The performance of the secondary cyclone separator is strongly dependent upon two factors. The first factor is the size of the liquid drops entering the cyclone. Droplet carryover occurs when there is insufficient residence time inside the cyclone for the drop to move the radial distance across the cyclone where it becomes separated from the core gas stream. This problem is more acute for small droplets, since small droplets prefer to remain with the core gas stream. A second mechanism that limits the liquid carryover performance of the secondary cyclone separator is re-entrainment from the liquid film on the radial wall of the cyclone. When the feed stream contains a high liquid load, the liquid entering the secondary cyclone may form a relatively thick film on the inner wall of the cyclone. The upward flowing gas can re-entrain liquids from this film before its removal from the cyclone, which can cause a significant liquid carryover under high liquid load conditions.

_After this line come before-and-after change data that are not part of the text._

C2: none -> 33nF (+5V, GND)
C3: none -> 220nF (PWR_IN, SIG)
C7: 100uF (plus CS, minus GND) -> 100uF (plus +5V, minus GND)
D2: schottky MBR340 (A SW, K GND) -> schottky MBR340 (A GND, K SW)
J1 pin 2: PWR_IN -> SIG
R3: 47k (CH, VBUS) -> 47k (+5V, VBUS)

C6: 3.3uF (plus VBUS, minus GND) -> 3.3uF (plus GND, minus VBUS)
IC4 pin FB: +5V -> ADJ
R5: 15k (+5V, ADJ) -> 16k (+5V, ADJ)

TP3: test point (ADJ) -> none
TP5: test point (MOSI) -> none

While the components of the above-described gas-liquid separator system are similar to steam-water separators used in power generation applications, such as U.S. Pat. No. 4,648,890 to Kidwell or U.S. Pat. No. 3,324,634 to Brahler (both assigned at issue to the Babcock & Wilcox Company), substantial differences between the fluid properties of gas/oil wellhead fluids and water/steam mixtures make these systems markedly different. In addition to the unique problems caused by gas-liquid wellhead fluids discussed above, the fluid properties of steam-water mixtures varies significantly from that of gas-liquid wellhead fluids such that the droplet entrainment tendencies, centrifugal separation tendencies, and vapor carry under tendencies of each system are also different. Accordingly, while use of gas scrubbers (systems which separate gas-oil with low liquid loading) has been known, the development and use of a gas-oil centrifugal separator system for hydrocarbon production systems with high liquid loading was not previously envisioned or expected to be feasible by those skilled in the art.

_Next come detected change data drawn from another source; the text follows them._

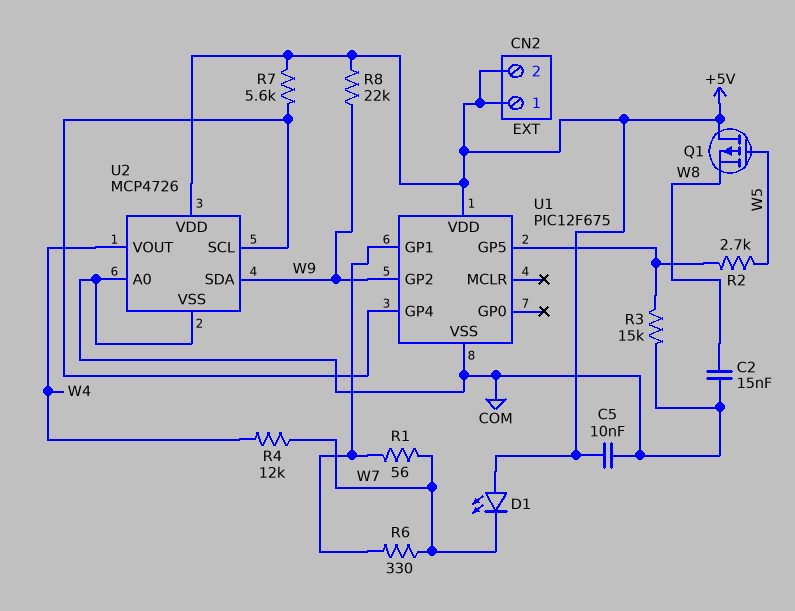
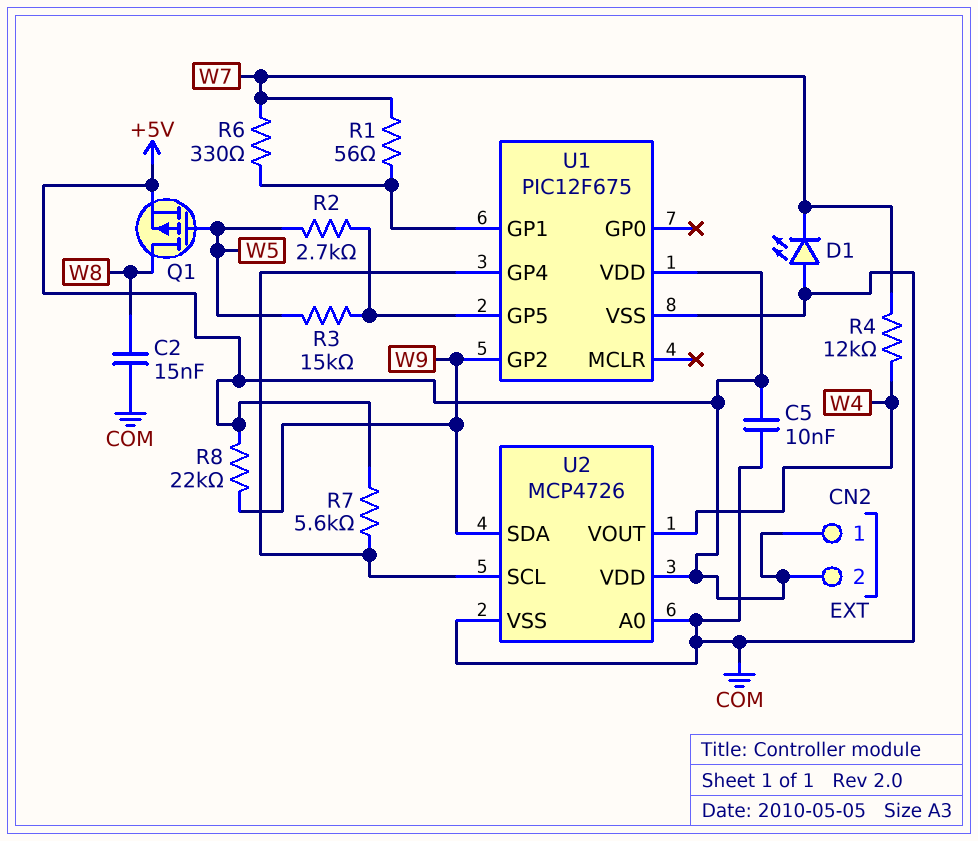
D1: LED (A +5V, K W7) -> LED (A COM, K W7)
Q1: PMOS (G W5, D +5V, S W8) -> PMOS (G W5, D W8, S +5V)
R3: 15k (COM, U1/GP5) -> 15k (U1/GP5, W5)

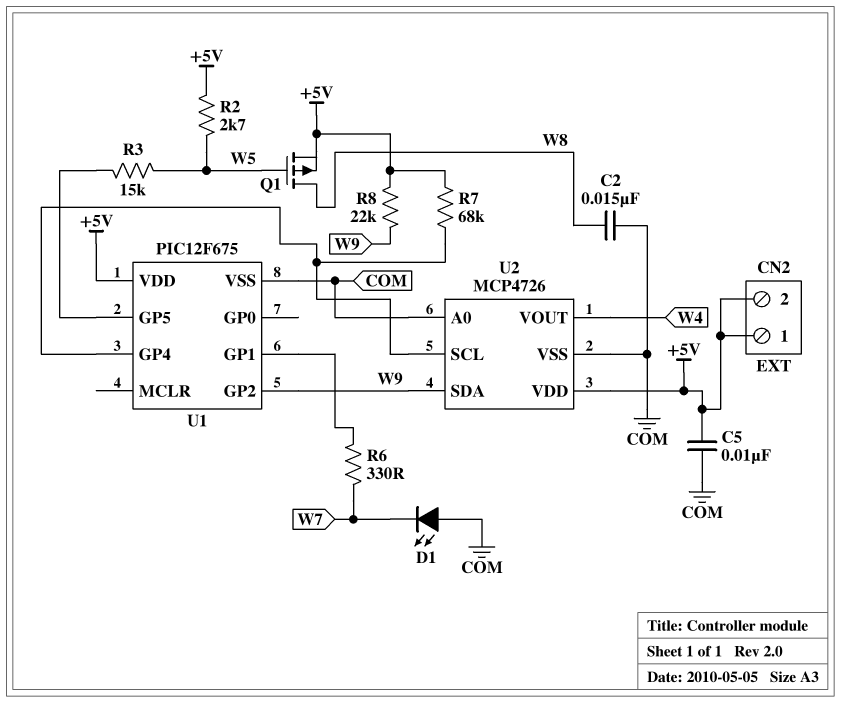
R1: 56 (U1/GP1, W7) -> none
R2: 2.7k (U1/GP5, W5) -> 2.7k (+5V, W5)
R4: 12k (W4, W7) -> none
R7: 5.6k (+5V, U1/GP4) -> 68k (+5V, U1/GP4)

In gas scrubbers, separation efficiency is limited by the size of droplets entering the cyclone, with the larger liquid droplets being more susceptible to separation via centrifugal force than smaller droplets. However, none of the prior art gas scrubbers described above include a means for reliably controlling or enhancing droplet size. Moreover, the setup and operation of these systems are limited by the pressure drop requirement and low tolerances for flow rate changes discussed above. Thus, a gas-oil centrifugal separation system which overcomes these limitations would be welcome.
Finally, the performance and requirements for oil and gas separators must be examined in light of the economic benefits of minimizing the space and weight requirements for such equipment on offshore platforms. Consequently, it is desirable to develop a separator that is smaller than a natural separator, but which performs within the limits specified above.